SAO PAULO — Tim Howard left a lasting impression on Americans from coast to coast — and fans around the world, really — for his incredible, improbable saves in the loss to Belgium in extra time that sent the U.S. home from the World Cup to a country captivated.
Howard is a big reason — 6-foot-3, to be exact — for the fascination. He has become a Twitter sensation in less than a day, while raising one important question before he leaves Brazil: Will the 35-year-old goalkeeper be back for the next World Cup four years from now in Russia?
"When you're in the public eye, it's part of what you have to deal with," Howard said Wednesday of the hype from his record-setting World Cup. "I've been dealing with it for a long time. It's nice that America knows about soccer now. That's what's important."
Howard's 16 saves in the 2-1 loss were the most in a World Cup game since FIFA started tracking the statistic in 2002.
Someone had fun with Howard's heroics on Wikipedia, briefly listing the star goalie as incumbent "Secretary of Defense of the United States of America." Later, the real defense secretary, Chuck Hagel, called Howard with congratulations and a team invite to the Pentagon.
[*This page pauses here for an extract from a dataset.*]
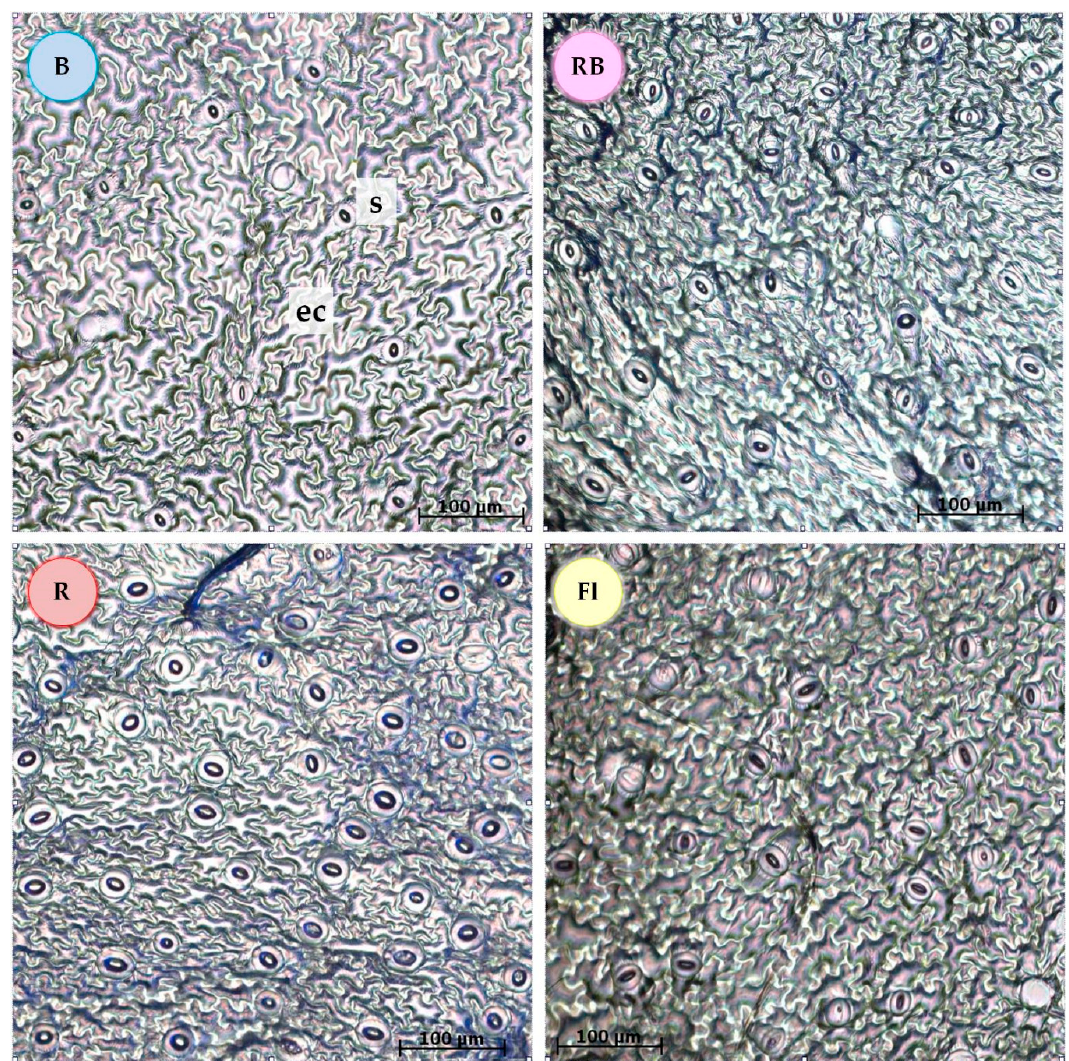
Figure 2. Abaxial side of a leaf blade in vitro with stomata after 6 weeks of shoot multiplication in the medium with 5 µM BA, under different light qualities. B—100% blue light-emitting diode (LED); RB—mixed red and blue LED (7:3); R—100% red LED; Fl—control, white fluorescent light; visible area, 500 × 500 µm; ec—epidermal cells; s—stomata; scale bar, 100 µm. Table 2. Characteristics of the stomata in gerbera leaves after 6 weeks of in vitro cultivation of shoots depending on the quality of light and the concentration of BA in the medium.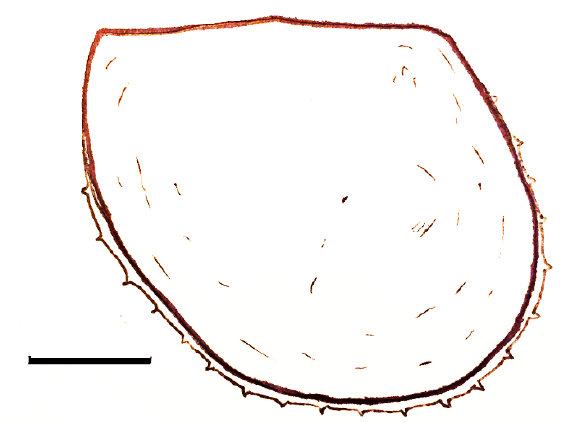
Figure 30. Zepaera jagoi . Anterior to left. Scale bar 200 microns. Image Credit: Mark McMenamin.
A photo from Howard's high school yearbook even began circulating, featuring the quote, "It will take a nation of millions to hold me back."
Even Belgium captain Vincent Kompany tweeted: "Two words.. TIM HOWARD #Respect #BelUSA." That post had received 59,675 re-tweets and 45,242 favorites by early evening Wednesday.
"It's fantastic because it also shows how all the games in the World Cup were received back at home," U.S. coach Jurgen Klinsmann said, "and many people watched this competition maybe more than it was four years ago in South Africa. It's fun to see that, and he deserves every compliment for his game last night."
The hashtag #ThingsTim
HowardCouldSave was trending on Twitter, and fans superimposed his image into all sorts of famous scenes. There's an outstretched Howard preventing the Titanic from sinking, and breaking up Diego Maradona's "Hand of God" goal.
"With social media, nothing surprises me," Howard said. "There are some very creative and fun individuals out there."
The team was scheduled to fly back to the U.S. late Wednesday, and Howard soon will return to his Premier League club, Everton.
Millions of Americans will be rooting for Howard to play in the 2018 World Cup. That's something Howard will discuss with those close to him.
"What happens going forward with the national team, I don't know," he said. "I don't think it's very black and white, to be honest. I need to figure all that out."
Howard had 15 shutouts — one behind co-leaders Petr Cech of Chelsea and Wojciech Szczesny of Arsenal — in 37 league matches for Everton this season before joining the Americans in mid-May for training camp in Northern California. In the spring, he signed a two-year contract extension through 2018 and is likely to close out his career with Everton.
"He was fantastic. There's no other way to put it," midfielder Michael Bradley said. "He's somebody that we rely on so much for his performances on the field but also his leadership and his presence. So honestly, there's not enough good things to say about him as a player, as a man, as a leader."
Klinsmann knows how much he meant for the Americans reaching back-to-back World Cup knockout rounds.
"I'm lucky to be in a long line of great goalkeepers," Howard said when asked about his legacy. "I don't think you can ever prepare yourself for those types of performances."